Building a Lasting Marriage

After my wife and I celebrated our 26th wedding anniversary, some good natured (though not quite true) jokes were generated such as:

"We have never considered divorce. Murder, yes, but never divorce."

"We've been happily married for ten years. We've actually been married for 26 years but ten of them have been happy."

"In all our years of marriage we've never gone to sleep angry with each other. Sometimes we've stayed up without sleep for four days though."

For Diane's part, she has had to field such questions as, "How have you managed to live with this guy that long?" and "How do you put up with him?" She has learned to nod and smile and give all the credit to the mercy of the Lord.

But the most prominent thought Diane and I as we celebrate this anniversary is, "Aren't we fortunate to have a loving relationship that has endured for over twenty five years?" We know some of it is due to perseverance and effort on our part, but we are mindful that our anniversary is also a time to celebrate the many people who have contributed to our marriage.
  • Both sets of our parents, who themselves have been married for over fifty years. They gave us a blueprint of marriage by their positive role modeling and words of encouragement
  • Our pastors and friends at church who counseled with us, cried with us and laughed with us through the trials and triumphs of life. They helped frame our house of marriage with the support we needed.
  • Our children, who added so much joy to our lives but also forced us to think beyond ourselves and our own wants. They decorated our marriage with bright colors inside and out.
  • The authors of innumerable books we read, speakers at seminars we attended and assorted individuals who contributed wisdom and insight over the years on the subject of marriage in general, and our marriage in particular.
  • Our Heavenly Father, who patiently reveals His way to us and encourages us, through His word, to remain faithful in our marriage commitment.
It takes more than two to make a marriage thrive. Whether you are in a marriage that is "working" or seems dysfunctional right now, here are three suggestions to help you celebrate many more anniversaries:
  1. Don't be reluctant or afraid to seek outside counseling with persistent marital problems. The insight of a concerned and thoughtful third party can be a refreshing and healthy. 
  2. Expand your circle of friends to include couples who are committed to marriage. Spend time with those who will encourage, and not undermine, your marriage commitment. 
  3. Increase the amount of time you spend working on your marriage. Dedicate parts of each week to cultivating your marriage relationship.
In a recent national survey, most Americans identified their number one goal as a strong family life. Strengthening your marriage is the best place to start. It will give you cause to celebrate.

WORK TO COMPLETE:
1: Answer from the marriage essay:
(a) Which wedding anniversary did the writer and his wife celebrate?
(b) How long have both sets of their parents been married?
(c) In the recent national survey, what did most Americans name as their number one goal?
2: Condense the paragraph of the marriage essay that begins "For Diane's part" into one shorter sentence that keeps its main facts.
3: List every group or figure the marriage essay credits with contributing to the couple's marriage.
Rely only on the marriage essay for what comes next.

(Stored data entries)
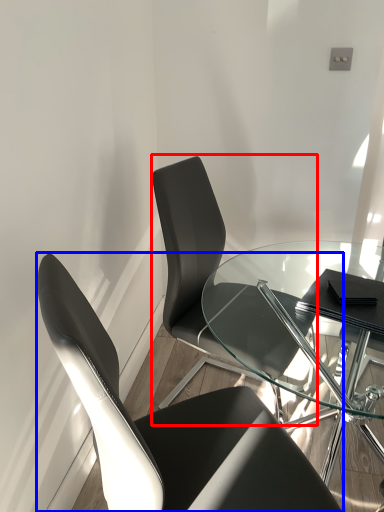
Question: Which object appears closest to the camera in this image, chair (highlighted by a red box) or chair (highlighted by a blue box)?

Choices:
 (A) chair
 (B) chair

Answer: (B)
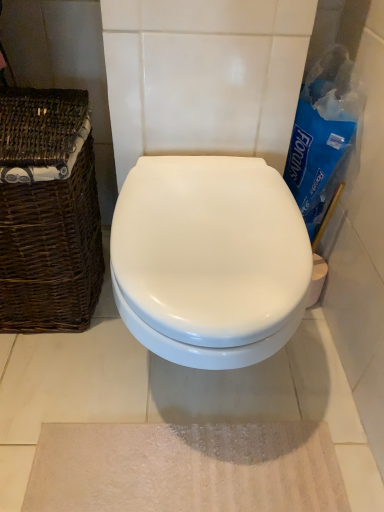
The width and height of the screenshot is (384, 512). What are the coordinates of `vacant point above white glossy toilet at center (from a real-world perspective)` in the screenshot? It's located at (208, 182).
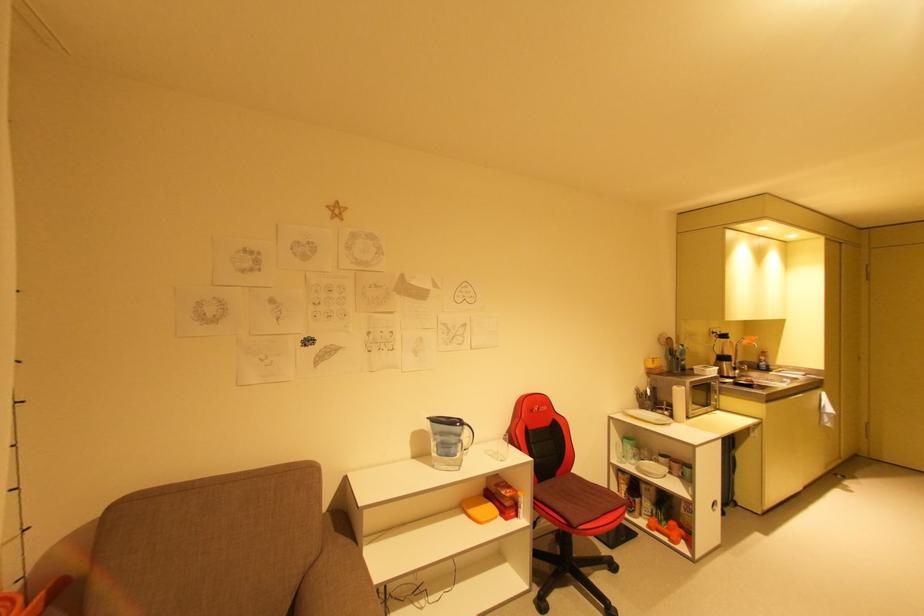
Where would you pull the silver microwave handle? Please return your answer as a coordinate pair (x, y).

(686, 390)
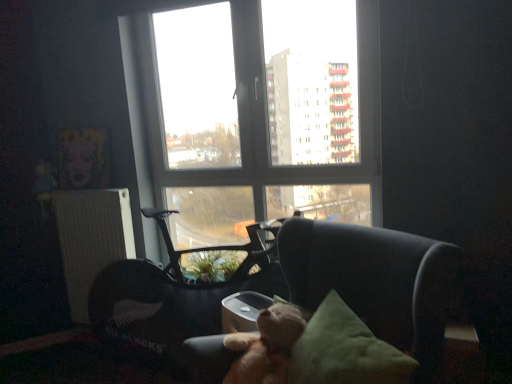
Question: Should I look upward or downward to see light brown plush at center?

Choices:
 (A) down
 (B) up

Answer: (A)

Question: Does green fabric pillow at center appear on the right side of transparent glass window at center?

Choices:
 (A) yes
 (B) no

Answer: (A)

Question: From a real-world perspective, does green fabric pillow at center stand above transparent glass window at center?

Choices:
 (A) no
 (B) yes

Answer: (A)

Question: Can you confirm if green fabric pillow at center is taller than transparent glass window at center?

Choices:
 (A) yes
 (B) no

Answer: (B)

Question: Can you confirm if green fabric pillow at center is smaller than transparent glass window at center?

Choices:
 (A) no
 (B) yes

Answer: (B)

Question: Is transparent glass window at center at the back of green fabric pillow at center?

Choices:
 (A) yes
 (B) no

Answer: (B)

Question: From the image's perspective, is green fabric pillow at center located above transparent glass window at center?

Choices:
 (A) yes
 (B) no

Answer: (B)

Question: Is black plastic swivel chair at center aimed at white textured radiator at left?

Choices:
 (A) no
 (B) yes

Answer: (A)

Question: Is black plastic swivel chair at center oriented away from white textured radiator at left?

Choices:
 (A) no
 (B) yes

Answer: (B)

Question: From the image's perspective, is black plastic swivel chair at center located above white textured radiator at left?

Choices:
 (A) yes
 (B) no

Answer: (B)

Question: Does black plastic swivel chair at center appear on the right side of white textured radiator at left?

Choices:
 (A) no
 (B) yes

Answer: (B)

Question: Is the surface of black plastic swivel chair at center in direct contact with white textured radiator at left?

Choices:
 (A) yes
 (B) no

Answer: (B)

Question: Can you confirm if black plastic swivel chair at center is positioned to the left of white textured radiator at left?

Choices:
 (A) yes
 (B) no

Answer: (B)

Question: Is white textured radiator at left wider than green fabric pillow at center?

Choices:
 (A) yes
 (B) no

Answer: (B)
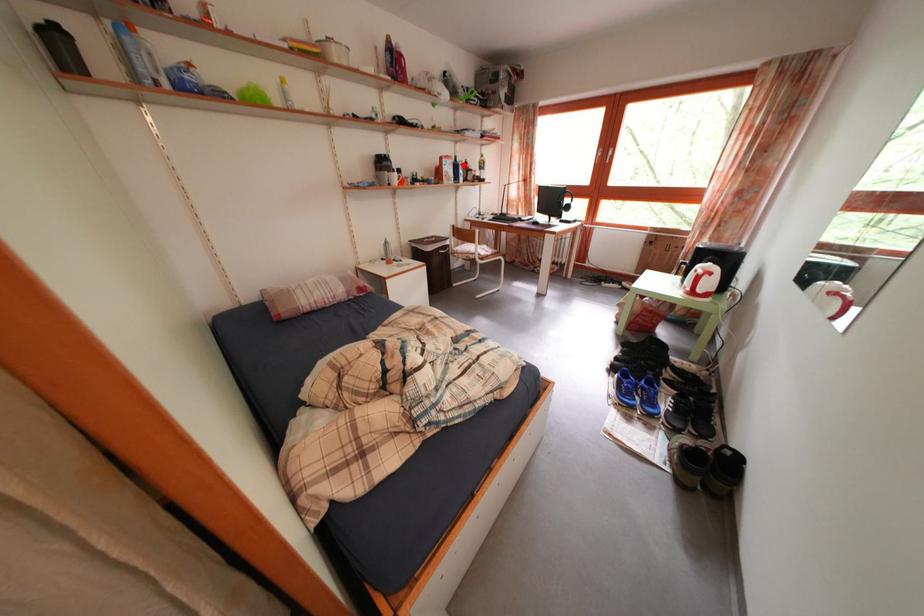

ANSWERS TO THE PROBLEMS:
1:
(a) Their 26th wedding anniversary.
(b) Over fifty years.
(c) A strong family life.

2: Asked how she has lived with and put up with her husband for so long, Diane has learned to nod, smile and credit the mercy of the Lord.

3:
- Both sets of their parents
- Their pastors and friends at church
- Their children
- The authors of books they read, speakers at seminars they attended and assorted individuals who offered wisdom on marriage
- Their Heavenly Father